# Document passage
[Linux-aus] Candidacy Support Statement - President or Ordinary Council Member

Anthony Towns aj at erisian.com.au
Fri Dec 9 12:57:41 AEDT 2016

On Wed, Dec 07, 2016 at 05:57:13PM +1100, Kathy Reid wrote:
> To begin the selection process, we identified a set of user requirements,
> written as user stories (ie. 'As the Secretary I want to do X function to get Y
> outcome).

As far as I'm aware, this document is


It doesn't include what seem like pretty basic items like "can run
an election with preferential voting" or "can be safely secured so
membership data isn't vulnerable to hackers", and doesn't prioritise
the requirements it does include.

> This set of requirements was tested against both existing MemberDB
> and CiviCRM demo instance. We didn't go further than CiviCRM (for instance
> SugarCRM or other open CRMs)

# Data extract
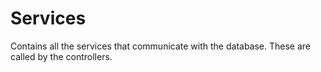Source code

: # Services

Contains all the services that communicate with the database. These are called by the controllers.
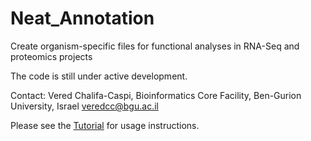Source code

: # Neat_Annotation
Create organism-specific files for functional analyses in RNA-Seq and proteomics projects
 
The code is still under active development.

Contact: Vered Chalifa-Caspi, Bioinformatics Core Facility, Ben-Gurion University, Israel veredcc@bgu.ac.il


Please see the [Tutorial](https://github.com/veredcc/Neat_Annotation/wiki) for usage instructions.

# Written task
Copy the mailing-list post from "As far as I'm" to "other open CRMs)", swapping "preferential voting" for "ranked-choice voting".

# Answer box
As far as I'm aware, this document is


It doesn't include what seem like pretty basic items like "can run
an election with ranked-choice voting" or "can be safely secured so
membership data isn't vulnerable to hackers", and doesn't prioritise
the requirements it does include.

> This set of requirements was tested against both existing MemberDB
> and CiviCRM demo instance. We didn't go further than CiviCRM (for instance
> SugarCRM or other open CRMs)